Recalling the era, Andrew Collins in The Guardian said:

"Carter USM were typical of the "T-shirt bands" of that epoch: witty, wily and embraced with obsessive devotion by young, gig-going fans. Jim "Jim Bob" Morrison and Leslie "Fruitbat" Carter went from Rough Trade to Chrysalis in 1992. They were unlikely pop stars, who poked fun at their own comparatively ripe old age with their second album 30 Something. Jim’s fringe resembled a front ponytail, Fruitbat wore cycling gear; neither favoured long trousers. They produced a powerpop racket with a punk-rock electric guitar, a rasping voice, a drum machine and backing tapes. Jim’s lyrical puns were enough to make a Sun headline writer retire: 24 Hours from Tulse Hill, 101 Damnations, The Only Living Boy in New Cross, Do Re Me So Far So Good. But mainstream stardom made them cross.
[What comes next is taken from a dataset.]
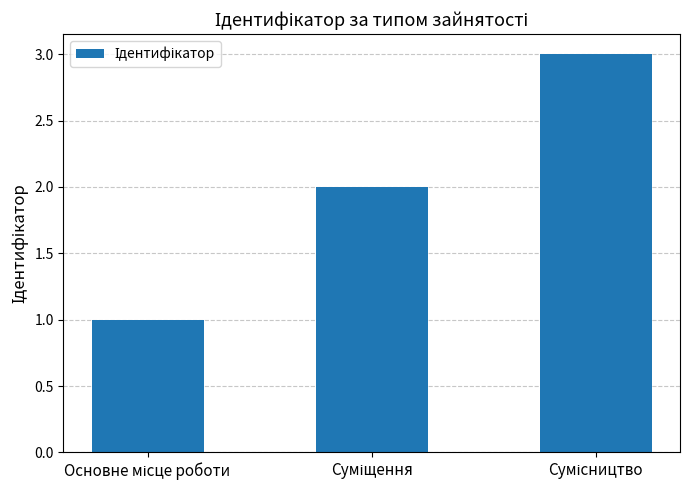

Reading left to right, list all the values displayed in this chart.

1	2	3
Fruitbat rugby-tackled Phillip Schofield after a misunderstood amp-toppling finale to After the Watershed at the Smash Hits Poll Winners Party, live on TV."

==Track listing==
All songs written and composed by Morrison and Carter, except for "Alternate Title", which was composed by Micky Dolenz and performed by The Monkees,

- Notes (CD bonus tracks)
- 1–3 from "Anytime Anyplace Anywhere" Single (October 1990)
- 4–5 from "Bloodsport For All" Single (January 1991)
- 6 from 7" Promo Giveaway At The Town & Country Club, London (14 December 1990)
- 7–22 BBC In Concert: Live At Kilburn - 7 December 1991

Side one
| No. | Title | Length |
|---|---|---|
| 1. | "Surfin' USM" | 3:14 |
| 2. | "My Second to Last Will and Testament" | 2:38 |
| 3. | "Anytime Anyplace Anywhere" | 4:10 |
| 4. | "A Prince in a Pauper's Grave" | 4:25 |
| 5. | "Shoppers' Paradise" | 4:54 |

Side two
| No. | Title | Length |
|---|---|---|
| 6. | "Billy's Smart Circus" | 4:05 |
| 7. | "Bloodsport for All" | 5:05 |
| 8. | "Sealed With a Glasgow Kiss" | 2:04 |
| 9. | "Say It With Flowers" | 3:18 |
| 10. | "Falling on a Bruise" | 5:56 |
| 11. | "The Final Comedown" | 2:05 |

Disc two - CD bonus tracks (2012)
| No. | Title | Length |
|---|---|---|
| 1. | "Re-Educating Rita" |  |
| 2. | "Alternate Title" |  |
| 3. | "Randy Sarf Git" |  |
| 4. | "2001: A Clockwork Orange" |  |
| 5. | "Bedsitter" |  |
| 6. | "Christmas Shoppers' Paradise" |  |
| 7. | "Surfin' USM" |  |
| 8. | "Midnight On The Murder Mile" |  |
| 9. | "Rubbish" |  |
| 10. | "Good Grief Charlie Brown" |  |
| 11. | "My Second To Last Will And Testament" |  |
| 12. | "Re-Educating Rita" |  |
| 13. | "Anytime Anyplace Anywhere" |  |
| 14. | "Say It With Flowers" |  |
| 15. | "A Prince In A Pauper's Grave" |  |
| 16. | "Sheriff Fatman" |  |
| 17. | "After The Watershed" |  |
| 18. | "Shoppers' Paradise" |  |
| 19. | "The 90's Revival" |  |
| 20. | "Bloodsport For All" |  |
| 21. | "This Is How It Feels" |  |
| 22. | "A Perfect Day To Drop The Bomb" |  |

==Personnel==
- Jim "Jim Bob" Morrison – performer
- Les "Fruitbat" Carter – performer
- Sex Machine – producer
- Simon Painter – producer
- Simon Painter – engineer
- Kevin Metcalf – mastering (at the Townhouse)
- Carter – sleeve design
- Flat Earth – sleeve design
- Mark Baker – team photo
- Jon ‘Fat’ Beast – cover star (and subject of track ‘Surfing USM’)

==Charts==

| Chart (1992, 2009/10) | Peak position |
|---|---|
| Australian Albums (ARIA) | 138 |
| UK Albums Chart | 8 |

2023 chart performance for 30 Something
| Chart (2023) | Peak position |
|---|---|
| UK Independent Albums (OCC) | 13 |

== Certifications ==

| Region | Certification | Certified units/sales |
| United Kingdom (BPI) | Gold | 100,000^{^} |
^{^} Shipments figures based on certification alone.